Let us pause and observe how sharp the trials of Job were. The messengers which came to him in the beginning of the narrative (chapter 1) were all treading upon the heels of each other, and all of them carried evil tidings – worse and worse. And now his friends – who came under the appearance of endeavoring to comfort him – only succeeded one another in sharper reproofs. Surely this is a reminder to us of how sweet it is, in our own sorrows, to have the Lord Jesus as our Comforter to fly to!

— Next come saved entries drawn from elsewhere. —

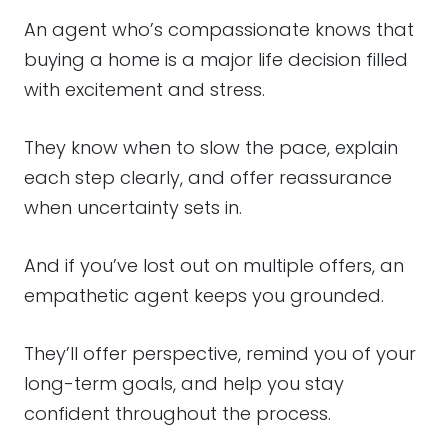
An agent who’s compassionate knows that
buying a home is a major life decision filled
with excitement and stress.
They know when to slow the pace, explain
each step clearly, and offer reassurance
when uncertainty sets in.
And if you’ve lost out on multiple offers, an
empathetic agent keeps you grounded.
They’ll offer perspective, remind you of your
long-term goals, and help you stay
confident throughout the process.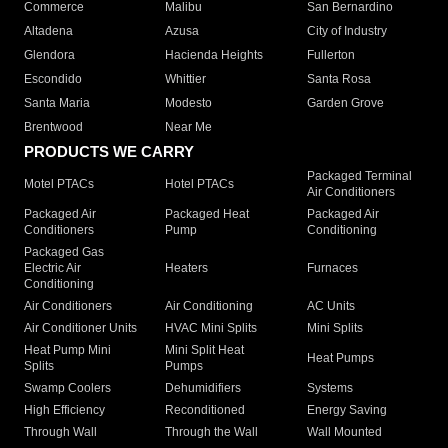
Commerce
Malibu
San Bernardino
Altadena
Azusa
City of Industry
Glendora
Hacienda Heights
Fullerton
Escondido
Whittier
Santa Rosa
Santa Maria
Modesto
Garden Grove
Brentwood
Near Me
PRODUCTS WE CARRY
Packaged Terminal
Motel PTACs
Hotel PTACs
Air Conditioners
Packaged Air
Packaged Heat
Packaged Air
Conditioners
Pump
Conditioning
Packaged Gas
Electric Air
Heaters
Furnaces
Conditioning
Air Conditioners
Air Conditioning
AC Units
Air Conditioner Units
HVAC Mini Splits
Mini Splits
Heat Pump Mini
Mini Split Heat
Heat Pumps
Splits
Pumps
Swamp Coolers
Dehumidifiers
Systems
High Efficiency
Reconditioned
Energy Saving
Through Wall
Through the Wall
Wall Mounted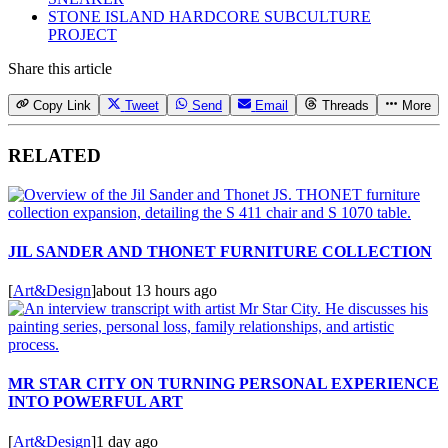
STONE ISLAND HARDCORE SUBCULTURE
PROJECT
Share this article
Copy Link
Tweet
Send
Email
Threads
More
RELATED
JIL SANDER AND THONET FURNITURE COLLECTION
[
Art&Design
]
about 13 hours ago
MR STAR CITY ON TURNING PERSONAL EXPERIENCE
INTO POWERFUL ART
[
Art&Design
]
1 day ago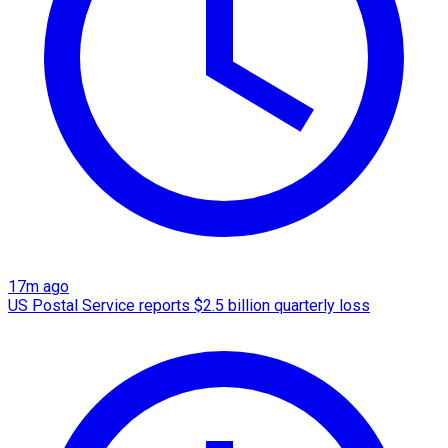
17m ago
US Postal Service reports $2.5 billion quarterly loss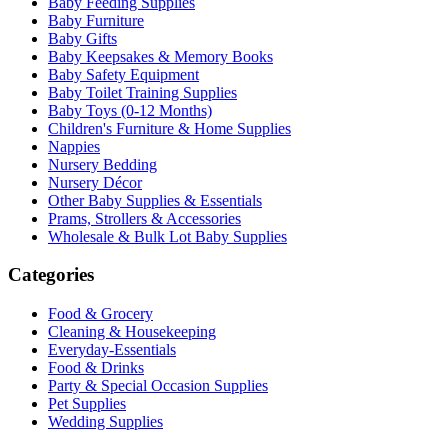
Baby Feeding Supplies
Baby Furniture
Baby Gifts
Baby Keepsakes & Memory Books
Baby Safety Equipment
Baby Toilet Training Supplies
Baby Toys (0-12 Months)
Children's Furniture & Home Supplies
Nappies
Nursery Bedding
Nursery Décor
Other Baby Supplies & Essentials
Prams, Strollers & Accessories
Wholesale & Bulk Lot Baby Supplies
Categories
Food & Grocery
Cleaning & Housekeeping
Everyday-Essentials
Food & Drinks
Party & Special Occasion Supplies
Pet Supplies
Wedding Supplies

Bildad spoke of hypocrites and evildoers, and of the fatal end of all their hopes and joys. He employed several metaphors to describe and illustrate his thoughts on the matter. The first of these was a bulrush or a reed, which grows in marshy ground, and looks very green; but it withers in dry weather. This represents the hypocrite’s profession of faith, which is maintained only in times of prosperity. Another illustration was the spider’s web, which is spun with great skill, but is easily swept away. This represents a person’s pretensions to religion when, in reality, he is without the grace of God in his heart. A mere formalist flatters himself in his own eyes, does not doubt about his salvation, rests in a false security, and cheats the world with his vain-confidences. The third metaphor was the flourishing of a tree that strikes root to a rock, and yet is eventually cut down and thrown aside. Its roots do not sink into the earth; and similarly, the hypocrite’s piety is not planted in rich soil, but upon the hard rocks of an unconverted human heart. Yet it sends out its roots afar, and it seems to flourish for a time. It draws nourishment from remote objects; it clings to a crag or a projecting rock – or anything – for support, until a tempest sweeps it down to rise no more! What a fitting representation of wicked men! When they are most firmly established, they are suddenly thrown down and forgotten.

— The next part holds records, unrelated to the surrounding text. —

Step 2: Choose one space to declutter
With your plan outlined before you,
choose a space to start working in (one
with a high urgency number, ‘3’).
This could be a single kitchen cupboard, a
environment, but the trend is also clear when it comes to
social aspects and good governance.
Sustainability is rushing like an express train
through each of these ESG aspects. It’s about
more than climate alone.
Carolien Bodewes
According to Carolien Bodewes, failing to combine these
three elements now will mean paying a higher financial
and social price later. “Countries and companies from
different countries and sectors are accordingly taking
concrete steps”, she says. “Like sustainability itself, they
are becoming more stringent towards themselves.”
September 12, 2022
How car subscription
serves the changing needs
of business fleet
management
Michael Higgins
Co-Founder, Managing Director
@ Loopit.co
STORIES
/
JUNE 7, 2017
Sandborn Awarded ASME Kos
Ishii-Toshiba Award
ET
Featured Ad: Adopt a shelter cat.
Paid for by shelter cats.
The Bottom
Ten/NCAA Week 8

This doctrine of the vanity of a hypocrite’s confidence, or the prosperity of a wicked man, is indeed sound; but it was not applicable to the case of Job. Bildad finished his words with an assurance to his friend that people’s lives do indeed receive their just reward; and therefore, he and his friends concluded that the reward that Job was receiving indicated a previous life of sin. Now it is certainly true that God will not cast away an upright person; he may be cast down for a time, but he shall not be cast away forever. And it is also true that sin does bring ruin on persons and families. Yet to argue hereby that Job must have been an ungodly and wicked man was unjust and uncharitable. The mistake in these reasonings arose from Job’s friends not distinguishing between the present state of trial and discipline in this lifetime, and the future state of final judgment in eternity. The Shuhite and his companions drew a false conclusion about the Providence of God. The Lord will never cast away a righteous person, nor will He help evildoers; yet this conclusion is not to be made by a view of outward circumstances. Asaph was so overwhelmed with what he saw of the prosperity of the wicked and the sorrows of the righteous, that he declared that it staggered him (Ps. 73). Therefore, we must look to the Last Day to have these things fully and finally cleared up – when the Lord will visibly judge the world in righteousness and justice. May we choose the portion, possess the confidence, bear the cross, and die the death of the righteous; and in the meantime, let us be careful to neither wound others by rash judgments, nor distress ourselves needlessly about the opinions of our fellow-creatures.
Before concluding our thoughts on this chapter, let us not forget to observe how graciously the Lord supported Job’s mind while Satan thus assaulted him, and while even his supposed friends joined in the temptation to cast him down. And how precious it is for us to look back in our own lives and see how Jesus’ fullness and all-sufficiency has helped us in past afflictions, when – at the time – we were perfectly unconscious of His presence and His favor!
Lord, thank You for graciously preserving us from being guilty of playing the hypocrite, and of only serving You when we obtain temporal comforts from You. Amen.